A big part of the Bee Awesome He Pī Mīharo programme is showing ākonga how they can help the bees and the best ways to do this is to plant lots of bee friendly plants. This month we’ve planted lots of natives in our participating school gardens and the students have done a fantastic job!
Some of our students at Broadfields Primary on their planting day. Thanks girls for a great explantion!
We have to give a big shout out to Trees for Canterbury who kindly donated all of the native plants for our schools. Trees for Canterbury have been going for over 40 years and help out many other not for profit organisations such as ours and are a not for profit organisation themselves. They are a great place to support and would have all of the plants mentioned in this article. Click here to go to their website.
If you want to plant more native plants in your garden, here are a few suggestions.
(If you’d like to download it as one A4 factsheet, click here)
Lancewood Pseudopanax crassifolius Horoeka
The lancewood is an iconic tree in the New Zealand landscape and one we don’t often associate with bees. However, it is an invaluable source of pollen for the bees from January through to April. It is wind resistant and will grow up to 12 meters in its lifetime.
It has a long upright juvenile phase with long descending dark-green leaves (L) but when older this completely reverses and it looks more like a common compact tree (R).
Frost tender when young.
A middle-aged group of Lancewood trees.
Lemonwood Pittosporum eugenioides Tarata
The beautiful fresh lemony green leaves of a pittosporum.
Another frost hardy New Zealand Native that will grow to 12 meters, Pittosporiums have tiny highly fragrant, dark maroon, even black flowers in spring and summer that the bees love. The key to this plant is to not trim it into a hedge because it is the flowers that the bees need, or at least wait until after the bees have taken all of the nectar and pollen in October and November. They come in a huge range of varieties, in every shade of green you can imagine. They can suit almost any site, from full sun to shade and they thrive in damp conditions. This evergreen is also drought tolerant.

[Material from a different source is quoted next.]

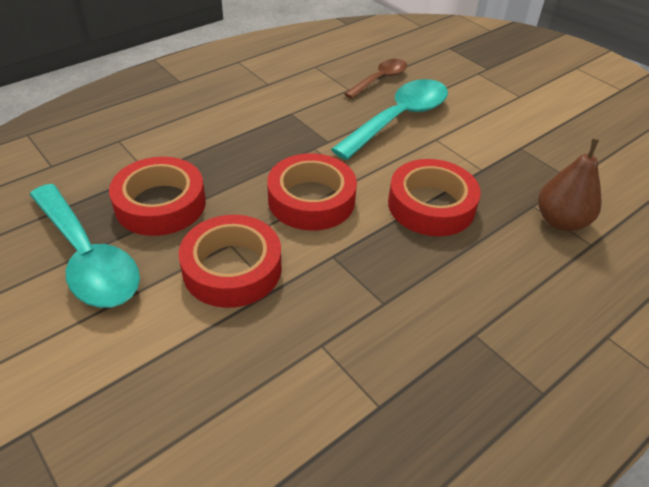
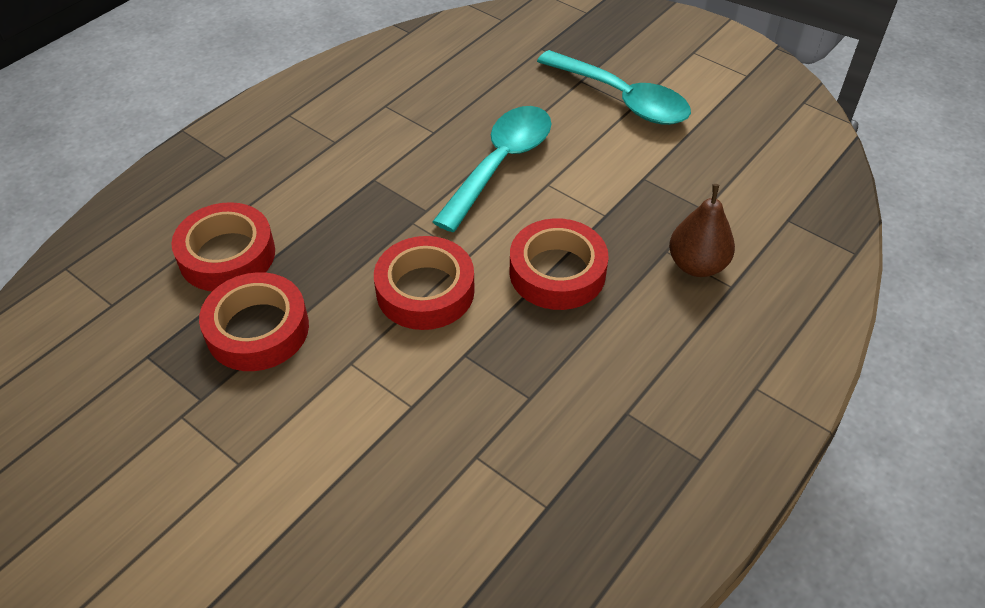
camera: 10 degrees left, 5 degrees up
(88, 258) = (199, 411): turquoise spoon -> turquoise spoon (622, 99)
(232, 268) = (361, 391): red tape -> red tape (227, 255)
(380, 79) = (467, 111): brown spoon -> none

Five Finger Pseudopanax arboreus Puahou
This is a handsome, small, round-headed tree with smooth, dark five-fingered green leaflets. It has small purple-black fruit from Feb-March which the birds absolutely love. It grows up to 8 meters and is wind tolerant but is it does grow best under a shady canopy. Evergreen. Hardy.
** This shrub is especially useful to the bees as it has both nectar and pollen from July through to September when there are not many other forgaing sources around.

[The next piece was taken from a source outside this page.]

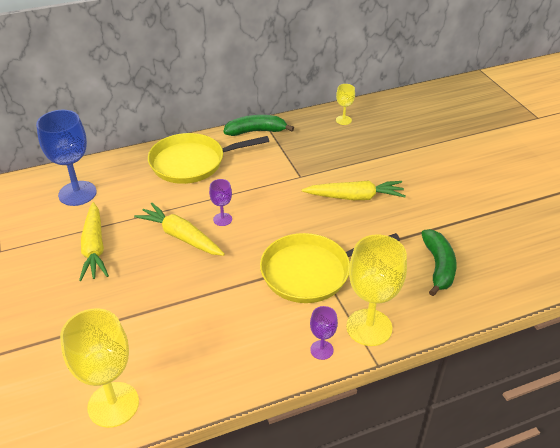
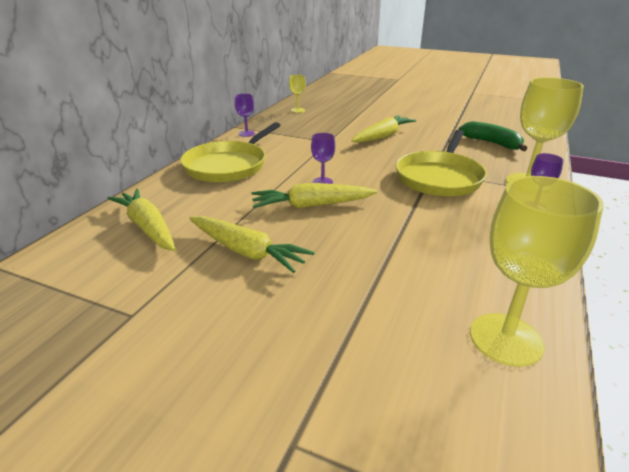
camera: 45 degrees left, 10 degrees down
(77, 193) = (148, 227): blue goblet -> yellow carrot
(256, 131) = (246, 134): green banana -> purple goblet

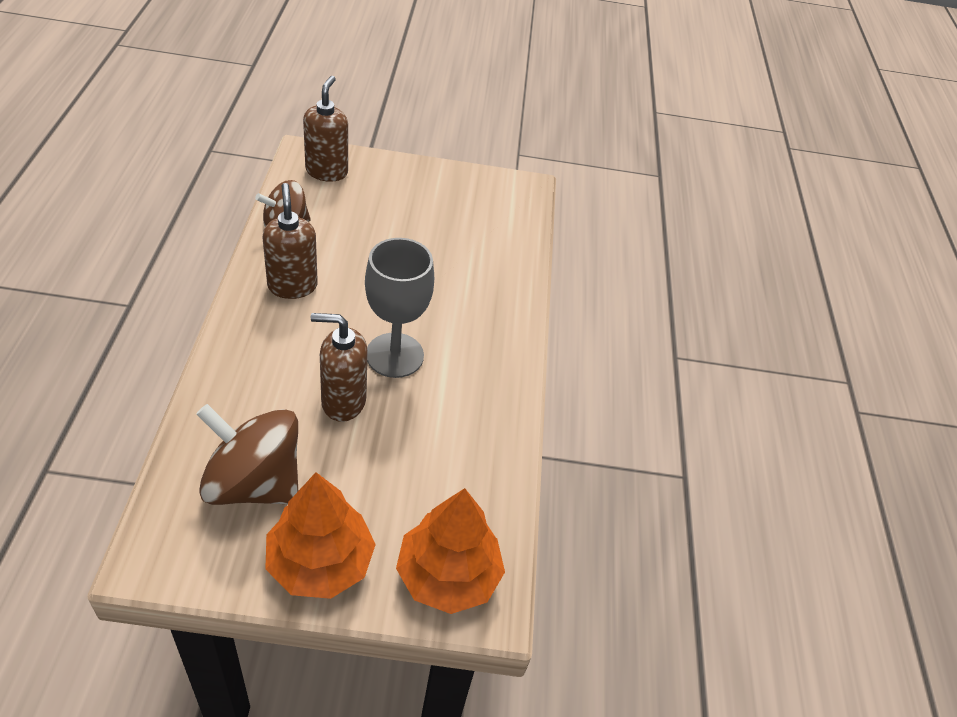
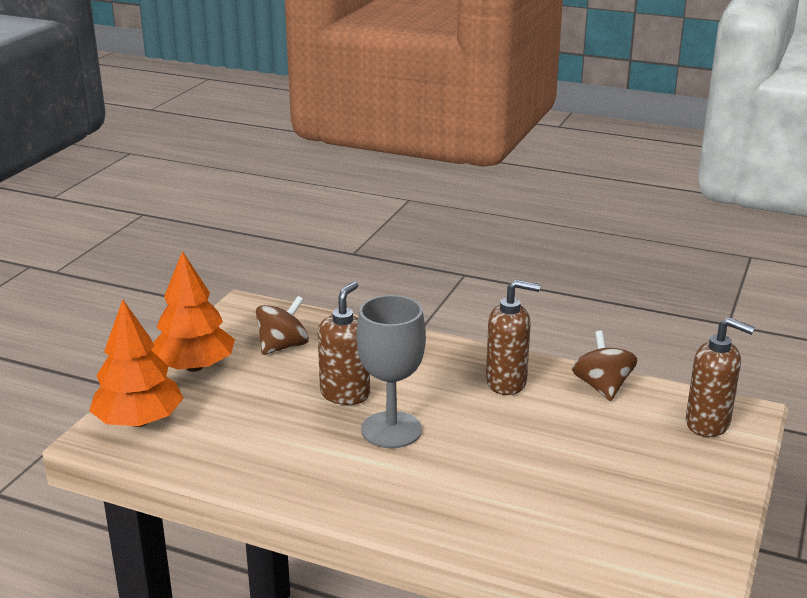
camera: 115 degrees right, 20 degrees down
(254, 483) = (283, 346): brown spinning top -> brown spinning top, size x0.64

The five finger bush can be a great source of nectar and pollen from July through to September.
|This is a well known shrub / tree that can grow up to eight meters tall in some areas. It is a fast growing scrubby tree that thrives in hard conditions and as an added bonus it produces masses of small white flowers from September to February. It is a great source of nectar and pollen for the bees during that time. Unlike its more popular cousin, Manuka, the leaves on Kanuka are much softer to the touch. Think kind Kanuka, mean Manuka!|
A bumble bee gathering some nectar from the flowers on a Kanuka tree.
Cabbage trees Cordyline australis Tī kōuka
No native inspired garden would be complete without this very iconic kiwi tree. It is incredibly hard to kill and is very tolerant of almost any growing conditions: wind, full sun and drought or even wet/swampy conditions. It can also tolerate frost once established. It is an exceptional source of nectar and pollen in spring from October to December.
A must have in any native planting scheme.
A Cabbage tree in full flower can feed a whole colony of bees.
Corokias is a great little filler plant that grows up to three meters high. It can be grown into a hedge or as individual plants. If grown into a hedge, let the bees get their fill of nectar before you trim it back in February or March.
It prefers full sun, but some varieties are fine in the shade. It tolerates windy sites and is drought and frost hardy but it does need good drainage. It has red or yellow ornamental berries and yellow flowers in the spring through to summer. Evergreen
These plants are a great source of nectar throughout the summer months from November to February.
Hebes are such great little plants to have in any garden as they come in a variety of sizes, colours and leaf textures; and the bees absolutely love them.
They prefer full sun and need good drainage.
They can tolerate wind and coastal exposure and are very drought and frost hardy. These evergreens need good drainage.
These plants give our bees lots of nectar and pollen from October through to November / December.